Ефим Исаакович глянул на ее ноги — высокие, округлые, четко обрисованные сумерками сцены, — заметил, что я перехватил его взгляд, смутился слегка, кивнул мне на них: вот, мол, какое дело! Я подумал о себе и Антониде, пожалел нас и Ефима Исааковича тоже (он ничего не знает!), и все же мне стало почти хорошо — как перед последним экзаменом в школе. Вот только демонстрация… Но ведь рядом будет Антонида.

Сухломин отпил глоток воды, кашлянул и заговорил сонно-спокойно (как у себя в кабинете), не глядя в зал:

— Разработанные и применяющиеся в настоящее время хирургические способы лечения при туберкулезе легких многочисленны и разнообразны…

Сухломин говорил долго, и после поднял голову, всмотрелся в зал и замолк. Его словно удивило то, что он не один, а если не один, — значит, как-то надо общаться с людьми, и он громко сказал:

— Товарищи! Это я для вступления перечислил все возможные сейчас методы лечения. Так сказать, для поддержания вашего духа. Вы ведь начинаете думать о туберкулезе, когда заболеете, мы — всю свою жизнь. Конечно, товарищи, все эти оперативные вмешательства применяются не по желанию того или иного больного, а по соответствующим показаниям. Должен вам признаться, что еще многое из того, что я здесь перечислил, мы не проводим в нашем санатории. Это возможно, так сказать, теоретически. О причинах говорить здесь не будем. Товарищи! В предложенной вам сегодня лекции я коснусь лишь экстраплевральной торакопластики.

Склонившись, Сухломин листает бумаги, а в зале слышны приглушенные голоса. Кто-то из «старичков» поучает: «Главное, требуй, настаивай, чтоб полный комплекс лечения получить. Обязаны. Понял?» Другой: «Питанье по первой категории, как фронтовичкам в войну…» Тоненький женский голосок: «Ни за что не дам резать, — лучше умру…» — «А меня пусть, — хихикает, кашляя, парень, — гнилого места не жалко…» Антонида тихонько бьет карандашом о графин, говор стихает; Сухломин смотрит в зал, как бы отыскивая кого-то, взгляд его натыкается на меня, — он, усмехнувшись, моргает мне.
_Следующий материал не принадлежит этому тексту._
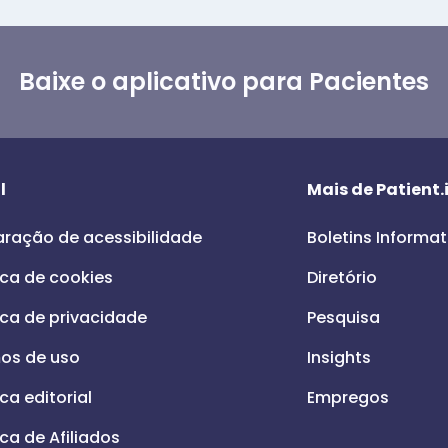
Baixe o aplicativo para Pacientes
l
Mais de Patient.
aração de acessibilidade
Boletins Informat
ica de cookies
Diretório
ica de privacidade
Pesquisa
os de uso
Insights
ica editorial
Empregos
ica de Afiliados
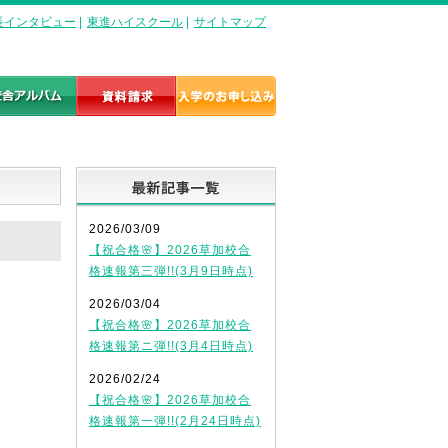
長インタビュー
|
東進ハイスクール
|
サイトマップ
最新記事一覧
2026/03/09
【祝合格🌸】2026草加校合
格速報第三弾!!(3月9日時点)
2026/03/04
【祝合格🌸】2026草加校合
格速報第ニ弾!!(3月4日時点)
2026/02/24
【祝合格🌸】2026草加校合
格速報第一弾!!(2月24日時点)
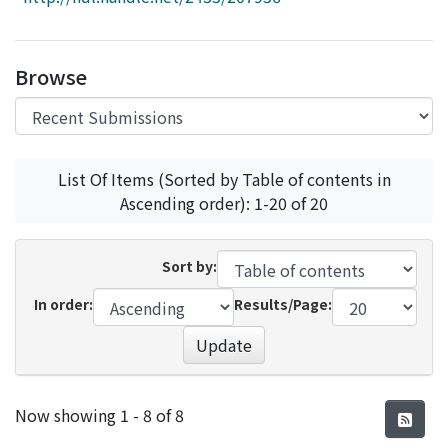
Access Statistics
Library Network
Browse
List Of Items (Sorted by Table of contents in
Ascending order): 1-20 of 20
Sort by:
In order:
Results/Page:
Update
Recent Submissions
Now showing
1 - 8 of 8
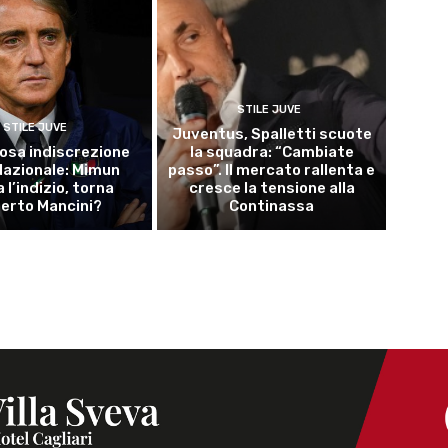
STILE JUVE
STILE JUVE
Juventus, Spalletti scuote
osa indiscrezione
la squadra: “Cambiate
 Nazionale: Mimun
passo”. Il mercato rallenta e
a l’indizio, torna
cresce la tensione alla
erto Mancini?
Continassa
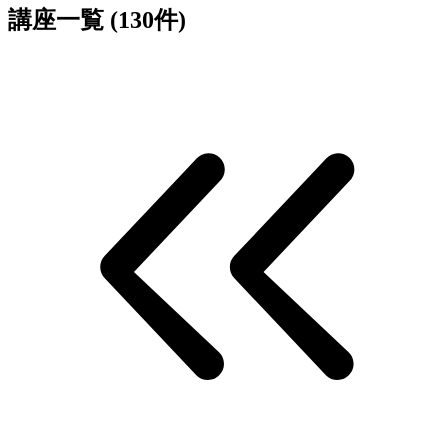
講座一覧 (130件)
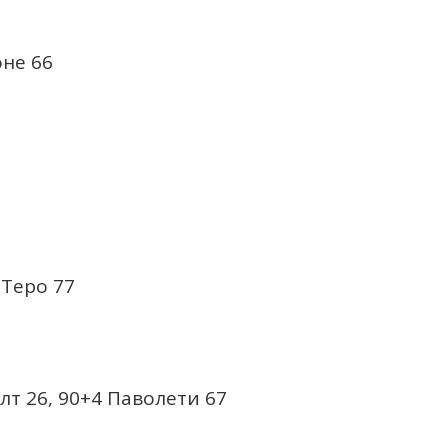
оне 66
 Теро 77
алт 26, 90+4 Паволети 67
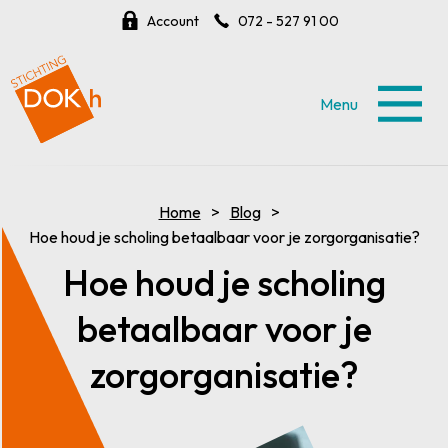
Account
072 - 527 91 00
Menu
Home
Blog
Hoe houd je scholing betaalbaar voor je zorgorganisatie?
Hoe houd je scholing
betaalbaar voor je
zorgorganisatie?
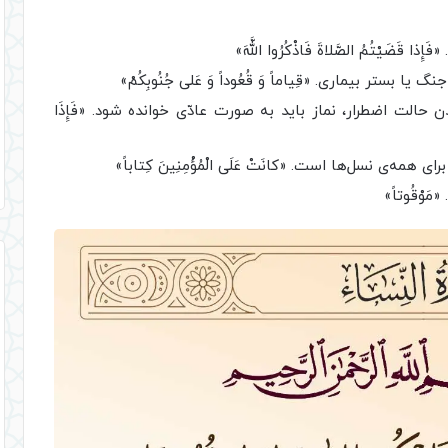
َيْتُمُ الصَّلاةَ فَاذْكُرُوا اللَّهَ»
 بستر بيمارى. «قِياماً وَ قُعُوداً وَ عَلى‌ جُنُوبِكُمْ»
ت اضطرار، نماز بايد به صورت عادّى خوانده شود. «فَإِذَا
مه‌ى نسل‌ها است. «كانَتْ عَلَى الْمُؤْمِنِينَ كِتاباً»
ْقُوتاً»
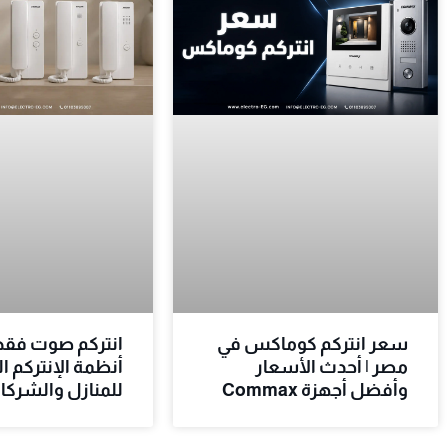
سعر انتركم كوماكس في
انتركم صوت فقط
مصر | أحدث الأسعار
أنظمة الإنتركم ا
وأفضل أجهزة Commax
للمنازل والشركا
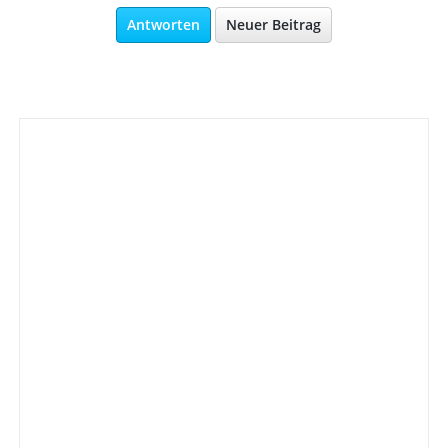
Antworten
Neuer Beitrag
— Теперь буду своими словами говорить, чтобы всем понятно было. Вот только прочту определение. Короче и лучше не скажешь. Трудные слова поясню. Слушайте. Экстраплевральная торакопластика — частичное удаление ребер — является вмешательством, в результате которого наступает спадение легочной ткани в зоне резецированных (удаленных) ребер. Цель операции — сделать податливой стенку грудной клетки и обеспечить иммобилизацию (это означает выключение) и покой легкого. В результате наступает уменьшение объема плевральной полости, коллапс (как бы ограничение) легкого и каверны. Это понятно всем?

В зале зашумели, задвигались, кто-то выкрикнул:

— Грамотным — конечно!

— Ну хорошо. Начнем работать. Вот вы, девушка, на второй скамейке, в середине. — Сухломин подошел к краю сцены. — Вы, вы. — Белокурая худая девушка вскочила, как по команде. — Вам понятно? Не стесняйтесь. Чтобы потом не пугаться и не обзывать меня мясником, живодером или еще как. — Девушка сцепила длинные пальцы, опустила голову, и волосы прикрыли ее лицо. — Смотрите сюда, вот видите? — Сухломин вытянул руки, растопырил пальцы и свел их вместе. — Видите — это ребра. Если мы вырежем несколько кусочков, то в этом месте можно будет сжать грудную клетку. Сожмем — и каверна сплющится, как бы исчезнет, быстро зарастет. Ну, ясно? — Девушка кивнула. — Вот и хорошо. Садитесь.

Зал, замерев от внимания, подавшись вперед и, словно столпившись, жадно смотрел и слушал Сухломина, будто он маг, и начал свой сеанс исцеления. Лишь тот же бывалый «старичок», негромко хохотнув, прошипел: «От дают Иван Михайлович! Одно слово, — главный!» Сухломин вернулся к трибуне, отпил глоток воды, заворошил бумаги, — зал откачнулся, ожил, зашелестел и заговорил удивленно и немножко обиженно, — но вот он снова подошел к краю сцены (резкий, как трагик, весь в черном, с ярко-белой рубашкой, смуглый, как урожденный южанин). От кабинетной сухломинской сонности не осталось и малого следа. Я видел его таким, кажется, всего раз — за минуту до операции.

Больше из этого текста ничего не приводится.